◆ Ejercicios:
(a) Responda con datos del texto sobre la violencia contra las mujeres:
(i) ¿Qué frase le dijo al revisor del gas la amiga que se vio acorralada por él?
(ii) ¿Con qué la amenazaron a la amiga que fue abordada dentro del portal de su casa?
(iii) ¿Qué hizo la amiga seguida al salir de la discoteca cuando le ordenaron subir al coche?
(b) Prosiga el texto sobre la violencia contra las mujeres a partir de su última oración, con el mismo tono y registro.

Emily the Stange vía SOS Gamers

A veces no. A veces la ocupación la ejercen los demás con violencia. Psicológica (no vales nada), física (te estamparé contra la pared), sexual (en el fondo te gusta).

Me sorprende la cantidad de amigas mías que han sido violadas, pero sobre todo me sorprende la cantidad de amigas que han escapado de una más que probable violación. Con varias tácticas, se han visto en un intento de invasión terrible del cuerpo y han podido pararlo. No salen en las estadísticas, ni en las películas, ni se habla mucho de ello fuera de los círculos privados. Cuesta contabilizarlas, pero por lo menos a mi alrededor son muchas.

La que se encontró acorralada por el revisor del gas y, sin saber cómo, le salió decirle: «Tu madre no estaría muy contenta si te viera hacerme esto», y le vio pegar un salto de un metro hacia atrás, disculparse, marcharse. La que se encontró con una navaja apuntándole dentro del portal de su casa y, con el chute de adrenalina que nunca había sentido tan fuerte, cogió al imbécil por la camiseta, lo levantó a un palmo del suelo, lo sacó a la calle. La que fue seguida al salir de la discoteca y, cuando le dijeron que no hiciera ningún ruido y subiera al coche, se echó a correr y escapó.

¿Dónde están las películas que enseñan a las mujeres defendiéndose? ¿Ganando, si no la guerra, alguna batalla? ¿Dónde están las que no se quedan paralizadas, las que no gritan indefensas, las que se olvidan por un momento de que pertenecen al sexo débil y que deberían callar y tragar?

No me malinterpretéis, sé muy bien que no todas tenemos la suerte de reaccionar así. Sé que el miedo es un veneno eficaz, sé que el cuerpo te puede traicionar, sé que puedes quedarte sin fuerzas ni para respirar.

◆ Datos mostrados:

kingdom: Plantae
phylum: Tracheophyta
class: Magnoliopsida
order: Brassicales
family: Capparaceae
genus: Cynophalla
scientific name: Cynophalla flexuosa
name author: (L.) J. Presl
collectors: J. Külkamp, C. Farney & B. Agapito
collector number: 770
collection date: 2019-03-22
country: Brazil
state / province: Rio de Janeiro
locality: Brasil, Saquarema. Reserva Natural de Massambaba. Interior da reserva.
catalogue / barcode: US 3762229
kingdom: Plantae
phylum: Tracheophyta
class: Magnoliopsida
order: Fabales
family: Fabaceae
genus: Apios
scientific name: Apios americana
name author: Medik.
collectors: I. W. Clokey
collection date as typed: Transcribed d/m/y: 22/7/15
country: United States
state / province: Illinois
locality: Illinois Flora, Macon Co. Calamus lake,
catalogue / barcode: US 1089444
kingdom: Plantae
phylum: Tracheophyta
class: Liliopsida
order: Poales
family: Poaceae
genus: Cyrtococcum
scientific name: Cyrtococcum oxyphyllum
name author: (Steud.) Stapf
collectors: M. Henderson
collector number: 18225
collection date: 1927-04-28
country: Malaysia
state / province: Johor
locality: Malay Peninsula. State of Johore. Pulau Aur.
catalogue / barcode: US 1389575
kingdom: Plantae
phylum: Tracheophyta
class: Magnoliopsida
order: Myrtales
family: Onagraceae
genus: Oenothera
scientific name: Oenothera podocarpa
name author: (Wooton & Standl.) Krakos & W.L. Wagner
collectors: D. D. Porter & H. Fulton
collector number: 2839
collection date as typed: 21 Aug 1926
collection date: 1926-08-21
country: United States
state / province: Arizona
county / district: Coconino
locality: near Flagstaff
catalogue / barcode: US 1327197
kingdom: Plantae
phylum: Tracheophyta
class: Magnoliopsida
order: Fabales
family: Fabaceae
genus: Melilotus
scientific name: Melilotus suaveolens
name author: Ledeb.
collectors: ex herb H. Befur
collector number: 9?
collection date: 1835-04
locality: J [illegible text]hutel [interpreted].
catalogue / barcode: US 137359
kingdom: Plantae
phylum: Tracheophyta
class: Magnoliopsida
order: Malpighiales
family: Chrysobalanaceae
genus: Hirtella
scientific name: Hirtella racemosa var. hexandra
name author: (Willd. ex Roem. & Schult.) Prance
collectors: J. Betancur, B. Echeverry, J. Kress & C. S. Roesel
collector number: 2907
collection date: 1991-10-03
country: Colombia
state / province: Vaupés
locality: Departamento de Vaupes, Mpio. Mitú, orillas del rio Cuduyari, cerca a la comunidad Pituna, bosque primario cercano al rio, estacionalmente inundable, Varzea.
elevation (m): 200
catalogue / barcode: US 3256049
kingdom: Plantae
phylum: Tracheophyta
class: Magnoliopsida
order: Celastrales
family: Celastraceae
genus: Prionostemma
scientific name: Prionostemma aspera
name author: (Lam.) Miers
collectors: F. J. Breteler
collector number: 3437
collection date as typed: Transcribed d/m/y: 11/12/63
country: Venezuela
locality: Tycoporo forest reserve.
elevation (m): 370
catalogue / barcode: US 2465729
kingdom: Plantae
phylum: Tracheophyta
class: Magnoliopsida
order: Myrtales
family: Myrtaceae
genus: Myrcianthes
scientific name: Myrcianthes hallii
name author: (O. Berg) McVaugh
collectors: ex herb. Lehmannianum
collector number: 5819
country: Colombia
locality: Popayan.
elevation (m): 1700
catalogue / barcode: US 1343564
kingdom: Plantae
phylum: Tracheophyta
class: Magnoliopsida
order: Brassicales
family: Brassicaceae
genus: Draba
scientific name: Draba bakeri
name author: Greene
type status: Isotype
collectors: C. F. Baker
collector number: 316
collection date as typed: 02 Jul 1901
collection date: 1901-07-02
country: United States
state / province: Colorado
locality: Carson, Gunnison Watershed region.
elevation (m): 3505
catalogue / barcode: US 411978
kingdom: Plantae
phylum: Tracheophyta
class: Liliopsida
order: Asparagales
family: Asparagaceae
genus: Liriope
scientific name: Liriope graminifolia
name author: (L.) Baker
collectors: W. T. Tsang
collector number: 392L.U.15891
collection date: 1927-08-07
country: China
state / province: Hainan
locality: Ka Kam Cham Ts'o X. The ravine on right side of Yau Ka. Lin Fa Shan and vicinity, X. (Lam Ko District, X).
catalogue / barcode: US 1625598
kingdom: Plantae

◆ Soluciones:
(a)
(i) «Tu madre no estaría muy contenta si te viera hacerme esto».
(ii) Con una navaja.
(iii) Se echó a correr y escapó.

(b)
Y esa es la imagen que tenemos grabada a fuego. En cualquier teleserie, barata o cara, buena o mala, llega el capítulo en el que un depravado viola a una chica. Es casi infalible: la chica no se puede defender. Él es más fuerte, da más miedo. No hay nadie, está oscuro y da igual si grita o no: no la oye nadie, no hay príncipe azul que la vaya a rescatar. Así que la cosa pasa y ella termina suicidándose, o se vuelve drogadicta, o deja de tener vida sexual. En el mejor de los casos, se vuelve una asesina en serie de violadores. Pocas, poquísimas, lo superan y echan para adelante una vida normal, como pasa mayoritariamente en la realidad. Y así, con imágenes difíciles de olvidar, nos convencen de que nuestro cuerpo no es nuestro, es de cualquiera que nos lo quiera robar. Nos convencen de que somos débiles, de que ellos siempre ganan, de que es mejor no resistirse mucho y así quizá no nos matarán. Y no solo eso: nos ofrecen como alternativa a la violación quedarnos en casa, no salir solas, no beber mucho, irnos con cuidado.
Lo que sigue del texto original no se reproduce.